[Posted September 5, 2015] In a couple of my previous posts about the impasse over the seventh seat on the Supreme Court of Virginia, I’ve discussed the problems that might arise if the Governor reappoints Justice Roush (as looks overwhelmingly likely) and that appointment is later invalidated (which is a very different matter). Specifically, what happens to those decisions that the court hands down while she’s sitting in, say, November or January? Are they valid? Are they invalid if she joined a 4-3 majority? How do litigants challenge the judgments after the fact?

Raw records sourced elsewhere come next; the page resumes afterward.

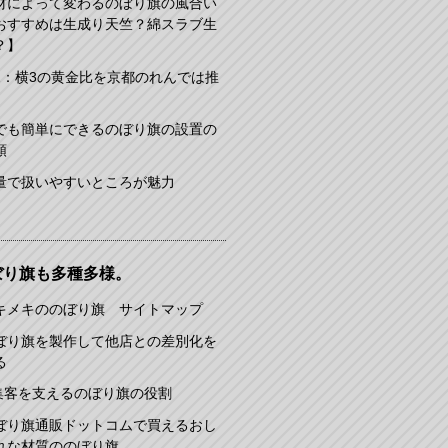
材によって変わるのぼり旗の風合い
おすすめは生成り天竺？綿スラブ生
？】
2：横3の黄金比を京都のれんでは推
でも簡単にできるのぼり旗の設置の
順
量で扱いやすいところが魅力
ぼり旗も多種多様。
キメキののぼり旗 サイトマップ
ぼり旗を製作して他店との差別化を
る
集客を支えるのぼり旗の役割
ぼり旗通販ドットコムで買えるおし
れな材質ののぼり旗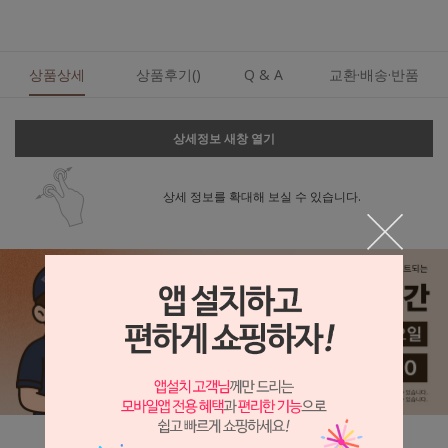
상품상세
상품후기()
Q & A
교환·배송·반품
상세정보 새창 열기
상세 정보를 확대해 보실 수 있습니다.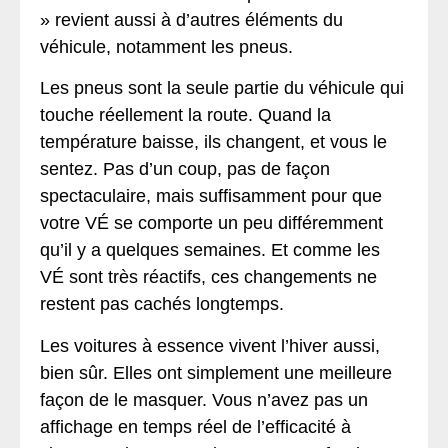
» revient aussi à d’autres éléments du
véhicule, notamment les pneus.
Les pneus sont la seule partie du véhicule qui
touche réellement la route. Quand la
température baisse, ils changent, et vous le
sentez. Pas d’un coup, pas de façon
spectaculaire, mais suffisamment pour que
votre VÉ se comporte un peu différemment
qu’il y a quelques semaines. Et comme les
VÉ sont très réactifs, ces changements ne
restent pas cachés longtemps.
Les voitures à essence vivent l’hiver aussi,
bien sûr. Elles ont simplement une meilleure
façon de le masquer. Vous n’avez pas un
affichage en temps réel de l’efficacité à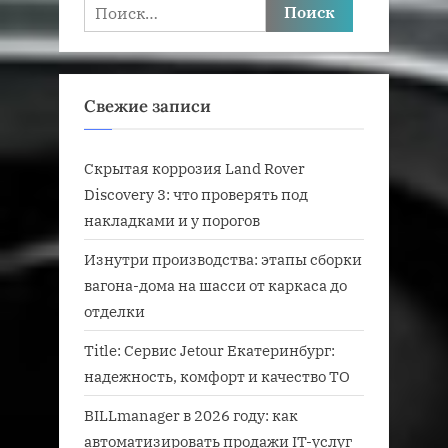
Найти:
Свежие записи
Скрытая коррозия Land Rover
Discovery 3: что проверять под
накладками и у порогов
Изнутри производства: этапы сборки
вагона-дома на шасси от каркаса до
отделки
Title: Сервис Jetour Екатеринбург:
надежность, комфорт и качество ТО
BILLmanager в 2026 году: как
автоматизировать продажи IT-услуг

When I composed those earlier essays, I had no idea that the Commonwealth has actually plowed this ground before. It was, in my meek defense, a very long time ago, and the doctrine hasn’t exactly popped up in many (or maybe any) recent decisions. Oh, well; as the saying goes, a good lawyer doesn’t know everything, but he knows how to find anything. Here’s the story, and how it resolves that troubling set of possible problems.

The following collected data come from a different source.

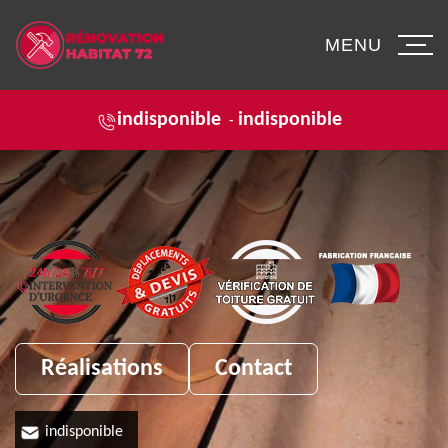
MENU
indisponible
indisponible
-
Réalisations
Contact
indisponible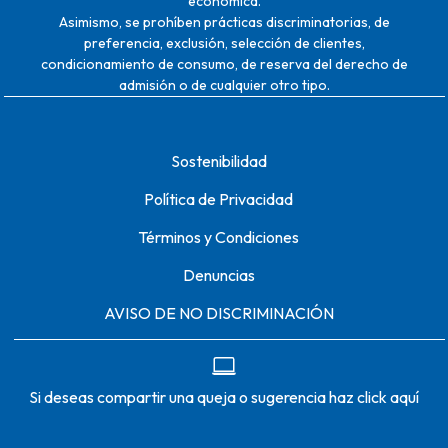
Asimismo, se prohíben prácticas discriminatorias, de
preferencia, exclusión, selección de clientes,
condicionamiento de consumo, de reserva del derecho de
admisión o de cualquier otro tipo.
Sostenibilidad
Política de Privacidad
Términos y Condiciones
Denuncias
AVISO DE NO DISCRIMINACIÓN
Si deseas compartir una queja o sugerencia haz click aquí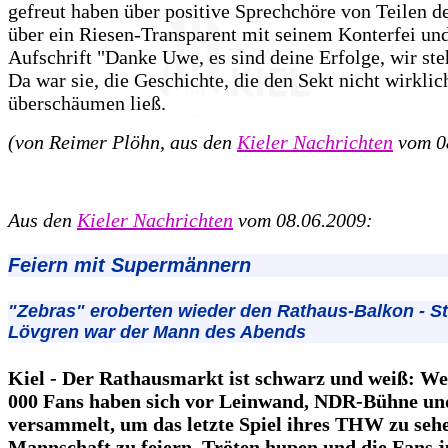
gefreut haben über positive Sprechchöre von Teilen d
über ein Riesen-Transparent mit seinem Konterfei un
Aufschrift "Danke Uwe, es sind deine Erfolge, wir ste
Da war sie, die Geschichte, die den Sekt nicht wirklic
überschäumen ließ.
(von Reimer Plöhn, aus den
Kieler Nachrichten
vom 0
Aus den
Kieler Nachrichten
vom 08.06.2009:
Feiern mit Supermännern
"Zebras" eroberten wieder den Rathaus-Balkon - S
Lövgren war der Mann des Abends
Kiel - Der Rathausmarkt ist schwarz und weiß: We
000 Fans haben sich vor Leinwand, NDR-Bühne un
versammelt, um das letzte Spiel ihres THW zu seh
Mannschaft zu feiern. Tröten hupen und die Fans j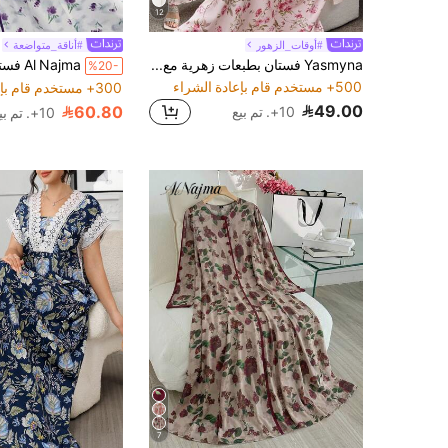
12
#أوقات_الزهور
#أناقة_متواضعة
Yasmyna فستان بطبعات زهرية مع وشاح الرأس من الشيفون مع تطعيمات من الدانتيل والياقة على شكل حرف V
%20-
500+ مستخدم قام بإعادة الشراء
300+ مستخدم قام بإعادة الشراء
49.00
60.80
10+. تم بيع
10+. تم بيع
7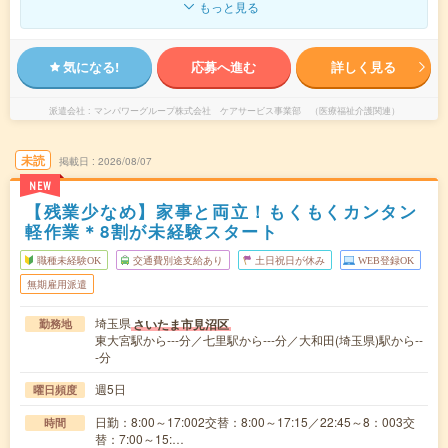
もっと見る
気になる!
応募へ進む
詳しく見る
派遣会社
マンパワーグループ株式会社 ケアサービス事業部 （医療福祉介護関連）
未読
掲載日
2026/08/07
NEW
【残業少なめ】家事と両立！もくもくカンタン
軽作業＊8割が未経験スタート
職種未経験OK
交通費別途支給あり
土日祝日が休み
WEB登録OK
無期雇用派遣
埼玉県
さいたま市見沼区
勤務地
東大宮駅から---分／七里駅から---分／大和田(埼玉県)駅から--
-分
週5日
曜日頻度
日勤：8:00～17:002交替：8:00～17:15／22:45～8：003交
時間
替：7:00～15:…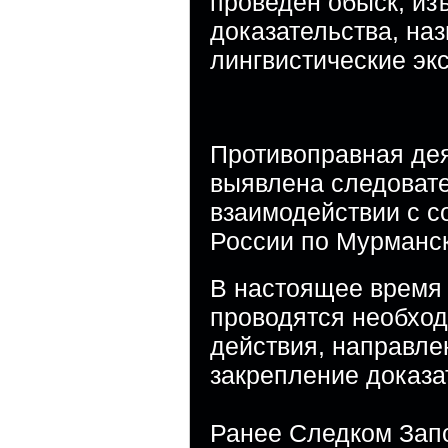
проведен обыск, и
доказательства, на
лингвистические эк
Противоправная де
выявлена следоват
взаимодействии с 
России по Мурманск
В настоящее время 
проводятся необхо
действия, направле
закрепление доказа
Ранее Следком Зап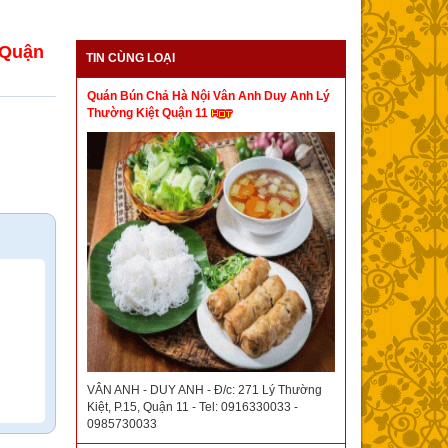
 Quận
TIN CÙNG LOẠI
Quán Bún Chả Hà Nội Vân Anh Duy Anh Lý
Thường Kiệt Quận 11
VÂN ANH - DUY ANH - Đ/c: 271 Lý Thường
Kiệt, P.15, Quận 11 - Tel: 0916330033 -
0985730033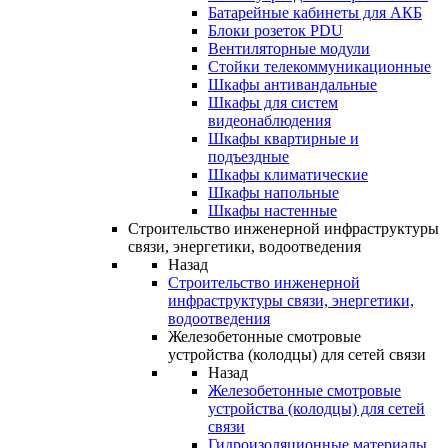
Батарейные кабинеты для АКБ
Блоки розеток PDU
Вентиляторные модули
Стойки телекоммуникационные
Шкафы антивандальные
Шкафы для систем
видеонаблюдения
Шкафы квартирные и
подъездные
Шкафы климатические
Шкафы напольные
Шкафы настенные
Строительство инженерной инфраструктуры
связи, энергетики, водоотведения
Назад
Строительство инженерной
инфраструктуры связи, энергетики,
водоотведения
Железобетонные смотровые
устройства (колодцы) для сетей связи
Назад
Железобетонные смотровые
устройства (колодцы) для сетей
связи
Гидроизоляционные материалы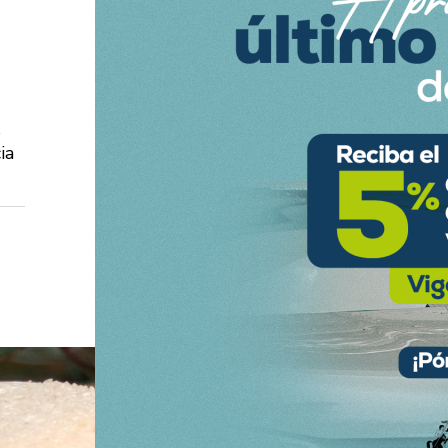
s
ia
el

After the end of the Civil War, Virginia was under military administration as part of Reconstruction. That period ended when the Commonwealth, having ratified the 13th and 14th Amendments, was readmitted into the Union on January 26, 1870.

Before that date, public officials here, from Commissioners of the Revenue to sheriffs and all the way to the highest court in the state, were appointed by the military governor, first Francis Pierpont and then Henry Wells. On the date of readmission, Governor Wells’s office terminated and he no longer exercised any power.

But what about his appointees? If the military was no longer in control, weren’t the military appointees out of office? And if so, who, if anyone, was your local sheriff, or tax collector, or judge?

In a series of three decisions, the Supreme Court of Appeals of Virginia – that was its name back then – resolved that question and more. For our purposes the important issue was this: when a judge hands down rulings, and the judge is later found not to have been properly in office, what’s the status of those rulings?

Technically, the answer is, “It depends,” but fortunately for us, there’s enough guidance in the decisions that we can now answer definitively the questions posed in the first paragraph of this essay.

The decisions explain that a judge can hold office in one of three ways: de jure, de facto, or as a usurper. A judge de jure is perfectly legitimate. One who is only de facto has a colorable claim – he’s been elected or appointed – though there may be some question as to the legitimacy of that election or appointment. A usurper has no right to the office; he’s essentially a squatter.

The court’s ultimate rulings on our problem correspond to how the judge holds office. If she’s de jure, then no one can challenge the legitimacy of her occupancy of the office. If she’s a usurper, her rulings are essentially void (or perhaps voidable; but the difference isn’t important in this context). The nuance falls in between. For de facto judges,

upon the unquestioned and uniform authority of the decisions of the English and American courts, their official acts must be held to be as valid and binding, so far as the public and the rights of third parties are concerned, as if their title to the office had been unquestioned and perfect.

Griffin’s Ex’or v. Cunningham, 20 Gratt. (61 Va.) 31, 42 (1870).

In another case decided the same term, the court cited with approval a Wisconsin decision that came out this way:

where a party was indicted, convicted and sentenced, at a term of a Circuit court held by a person who exercised the office of judge of said court, under an appointment by the governor without authority of law, there being another person entitled to said office, the sentence was, nevertheless, valid and binding. It was so decided upon an application for a writ of habeas corpus after a judgment of ouster had been pronounced against the judge, upon the ground he had been so illegally appointed.

Quinn v. Commonwealth, 20 Gratt. (61 Va.) 138, 141 (1870). An “appointment by the governor without authority of law”; doesn’t that sound familiar?

Finally, we have this:

The rule which declares that the acts of an officer de facto are as valid and binding as if he were an officer de jure, is founded on the soundest principles of public policy, and is absolutely essential to the protection of the best interests of society. Indeed the affairs of society could not be conducted on any other principle. To deny validity to the acts of such officers, would lead to confusion and insecurity, in public as well as private affairs, and thus oppose the true policy of every well regulated State.

McCraw v. Williams, 33 Gratt. (74 Va.) 510, 514 (1880).

So, from a seeming legal morass, we have clarity. At some point, unless the Fates intervene and the warring parties settle their differences, a court will probably determine whether the General Assembly is or is not in session this month, and accordingly whether the Governor had the actual power of a recess appointment. But there can be no room for debate on the legitimacy of the court’s rulings in the interim: they’ll be valid and unassailable, under uniform caselaw that goes back centuries.